Model pembelajaran kooperatif tipe make a match bertujuan untuk memperluas wawasan serta kecermatan siswa dalam menyelami suatu konsep. Sebelum permainan dimulai, guru menyampaikan tujuan pembelajaran, motivasi belajar, pokok bahasan, mengorganisasikan siswa, menyampaikan langkah-langkah permainan, membimbing siswa, dan mengevaluasi hasil serta memberikan penghargaan. Adapun langkah-langkah pembelajaran dalam bentuk permainan make a match adalah sebagai berikut; guru membagi siswa menjadi tiga kelompok yang terdiri dari kelompok pemegang kartu pertanyaan, kelompok pemegang kartu jawaban, dan kelompok penilai, lalu guru mengajak siswa ke tempat permainan di luar kelas untuk diberi penjelasan aturan permainan. Guru membagikan kartu soal dan kartu jawaban kepada masing-masing kelompok secara acak, sementara kelompok penilai memegang stopwatch.
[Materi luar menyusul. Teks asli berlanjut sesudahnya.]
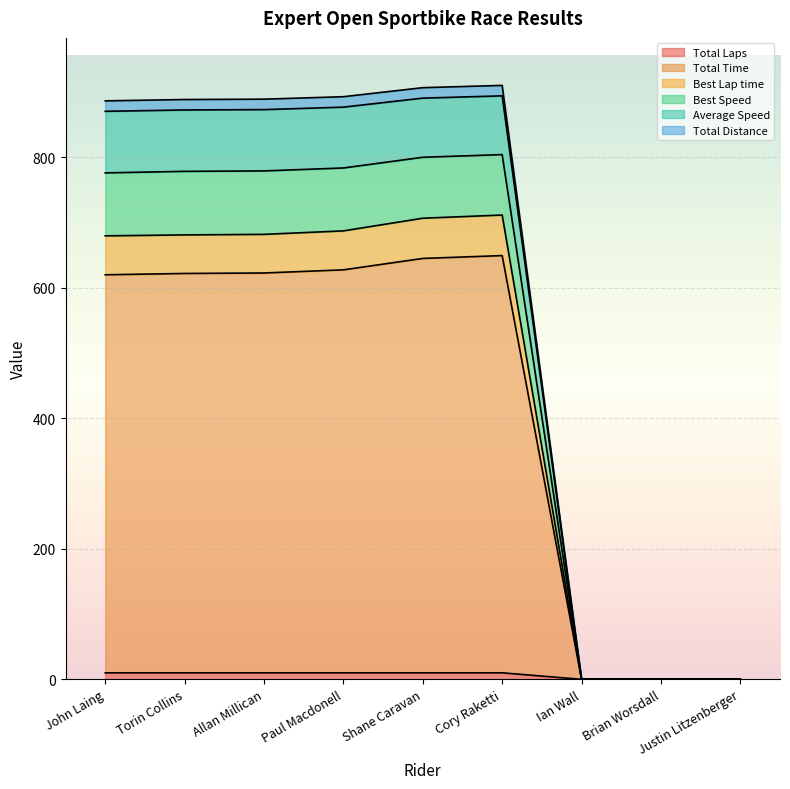

What is the difference between the Best Lap time values at Allan Millican and Paul Macdonell?

5.3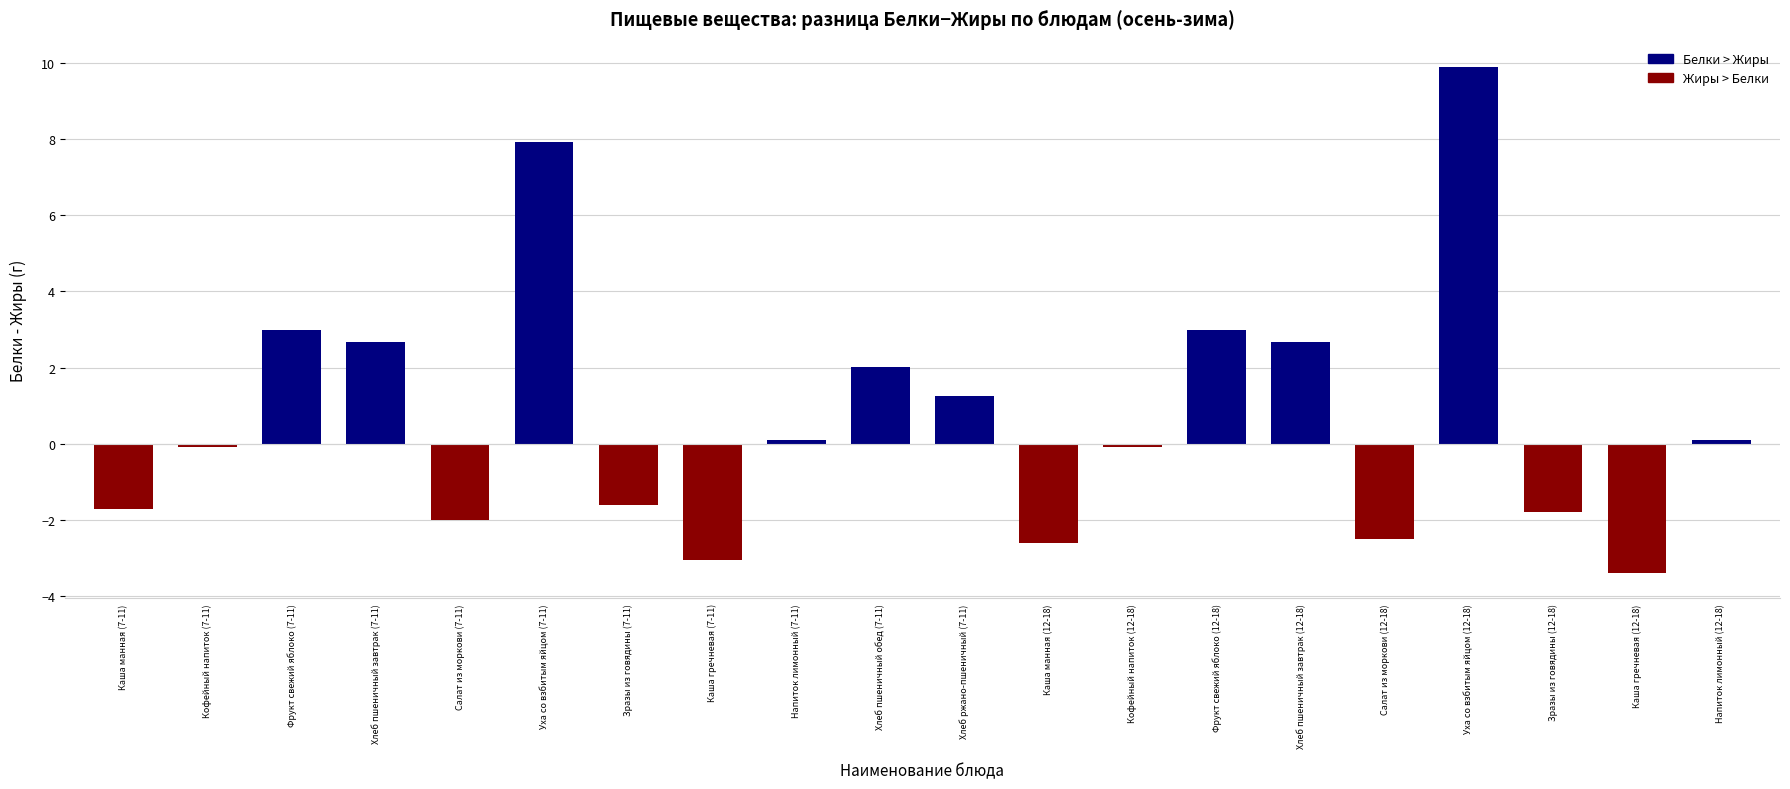

What is the change in value from Хлеб пшеничный завтрак (12-18) to Каша гречневая (12-18)?

-6.1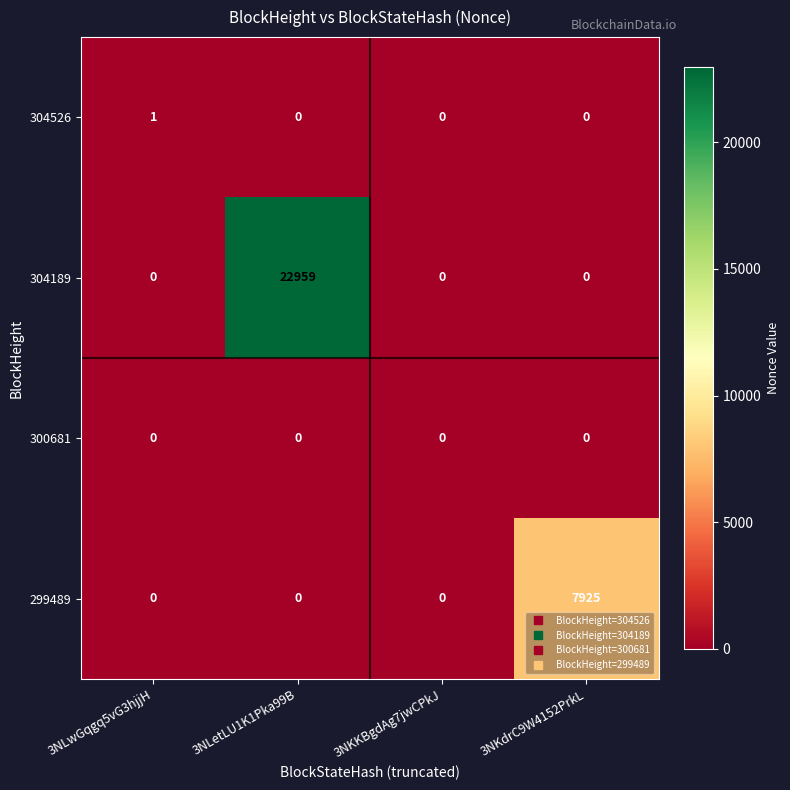

What is the maximum value shown in the chart?

22959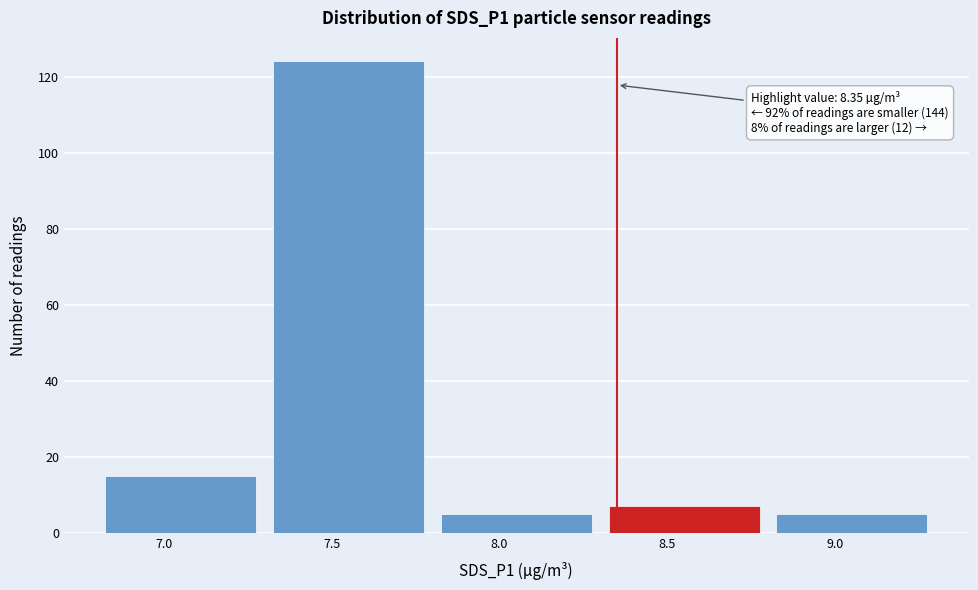

Over which range of the x-axis is the bar tallest?

7.3 to 7.8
Untuk menandai permainan dimulai, guru meniup peluit. Sebelum permainan dimulai, guru memberikan penjelasan peraturan permainan, yaitu batas waktu permainan adalah 5 menit. Siswa yang menemukan pasangannya setelah 5 menit akan diberi hukuman. Hukuman disepakati oleh seluruh siswa. Selanjutnya kelompok pemegang kartu pertanyaan dan kartu jawaban mencari pasangan masing-masing. Jika telah menemukan pasangannya, siswa memisahkan diri. Setelah waktu yang ditentukan telah berakhir, guru mengumpulkan siswa dengan membentuk lingkaran, kemudian kelompok penilai menanyakan pasangan siswa secara urut. Di akhir permainan, guru dan siswa menyimpulkan tentang kegiatan yang telah dilakukan.
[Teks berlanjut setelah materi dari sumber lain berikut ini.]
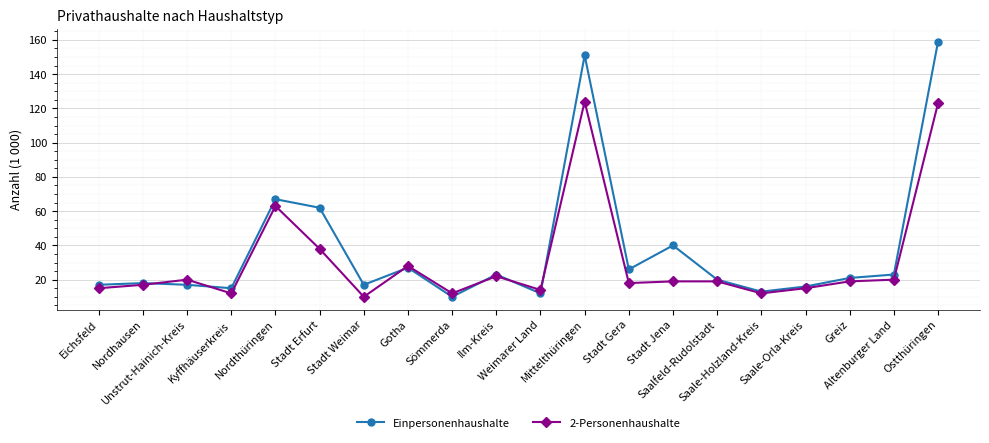

Reading left to right, extract all data points from this chart.

Einpersonenhaushalte: 17	18	17	15	67	62	17	27	10	23	12	151	26	40	20	13	16	21	23	159
2-Personenhaushalte: 15	17	20	12	63	38	10	28	12	22	14	124	18	19	19	12	15	19	20	123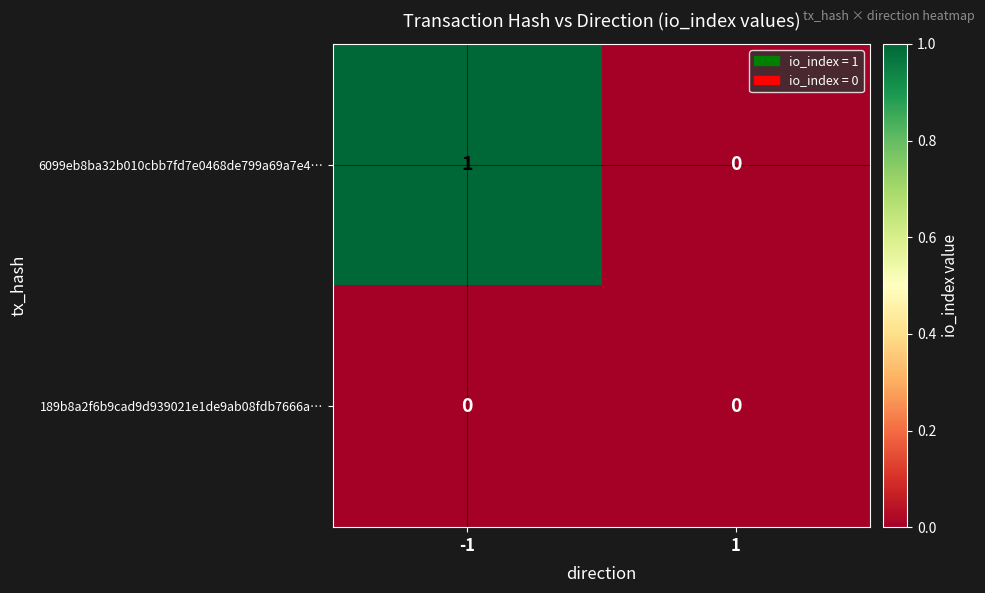

The value of 189b8a2f6b9cad9d939021e1de9ab08fdb7666a… at -1 is 0. True or false?

True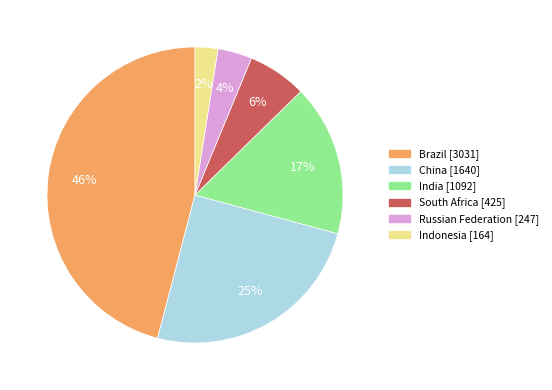

Is there a majority slice in this chart?

No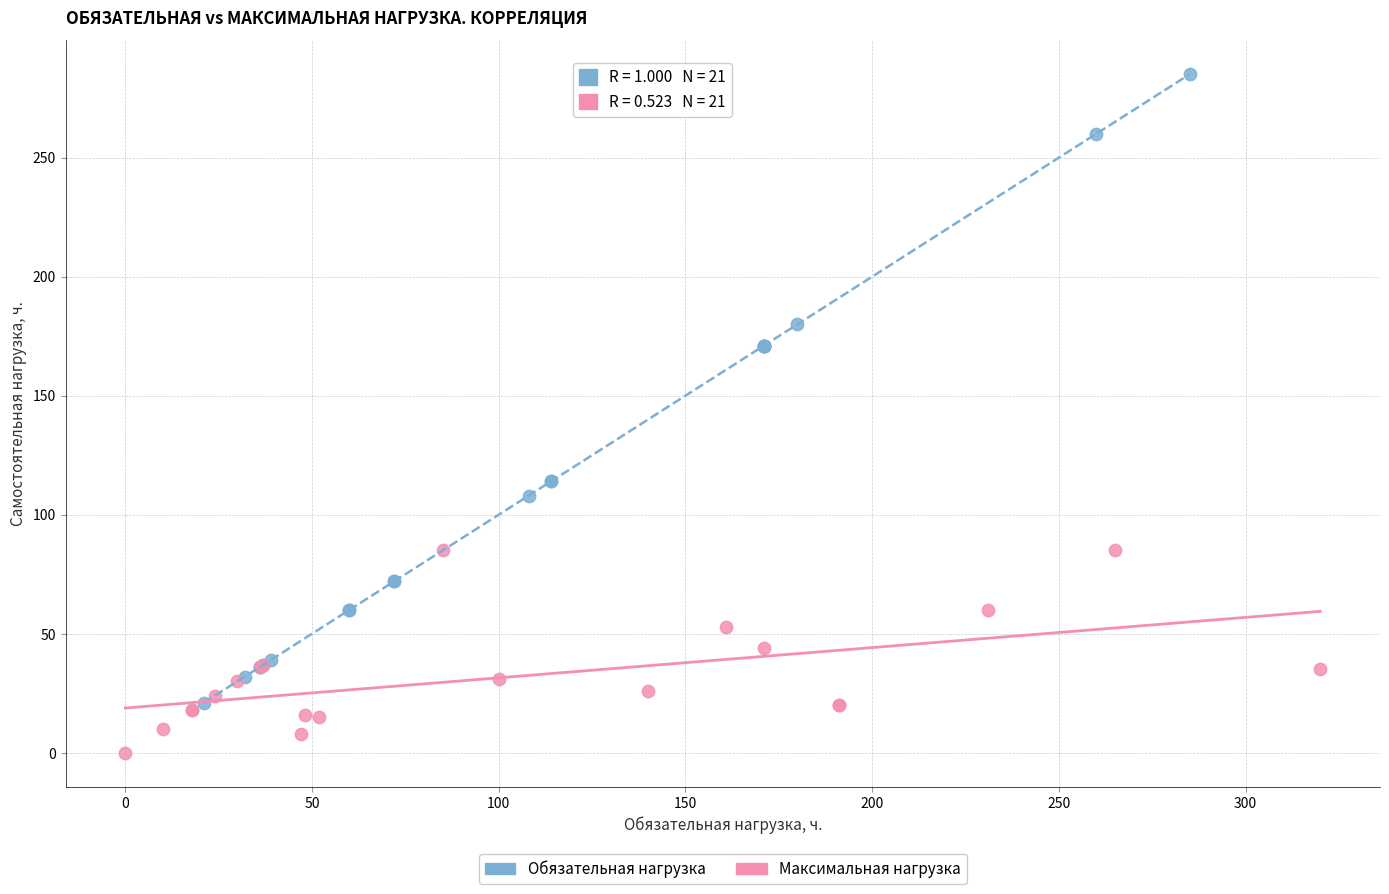

Which series has the widest spread of Y values?

Обязательная нагрузка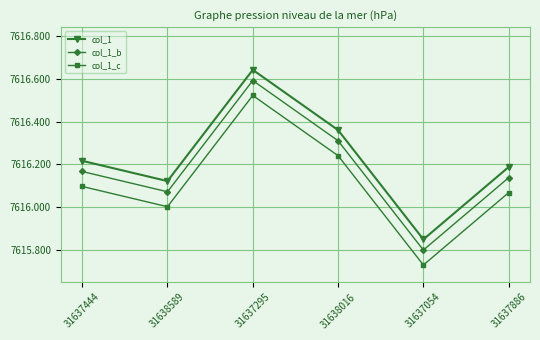

True or false: col_1 has more than 0 interior local peaks.

True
Baca juga:  Pengaruh Pendidikan Orang Tua terhadap Minat Menyekolahkan Anak

Efektivitas model pembelajaran make a match dapat dilihat dari kelebihannya, yaitu siswa mencari pasangan sambil belajar mengenai suatu konsep atau topik dalam suasana yang menyenangkan. Teknik ini bisa digunakan dalam semua muatan pelajaran dan bisa digunakan untuk semua usia. Suasana kegembiraan akan tumbuh dalam proses pembelajaran, kerja sama siswa akan terwujud dengan dinamis, dan munculnya dinamika gotong royong seluruh siswa yang merata.
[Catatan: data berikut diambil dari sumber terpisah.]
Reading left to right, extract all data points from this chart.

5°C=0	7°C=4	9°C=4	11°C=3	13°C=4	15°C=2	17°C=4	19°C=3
Ada beberapa kelemahan dalam penerapan make a match. Namun, sejauh ini guru bisa meminimalkan kelemahan dengan mengoptimalkan kelebihan yang dimiliki. Dapat disimpulkan bahwa model pembelajaran kooperatif tipe make a match efektif digunakan pada semua muatan pelajaran, terutama muatan pelajaran Ilmu Pengetahuan Sosial, khususnya materi sejarah. (*)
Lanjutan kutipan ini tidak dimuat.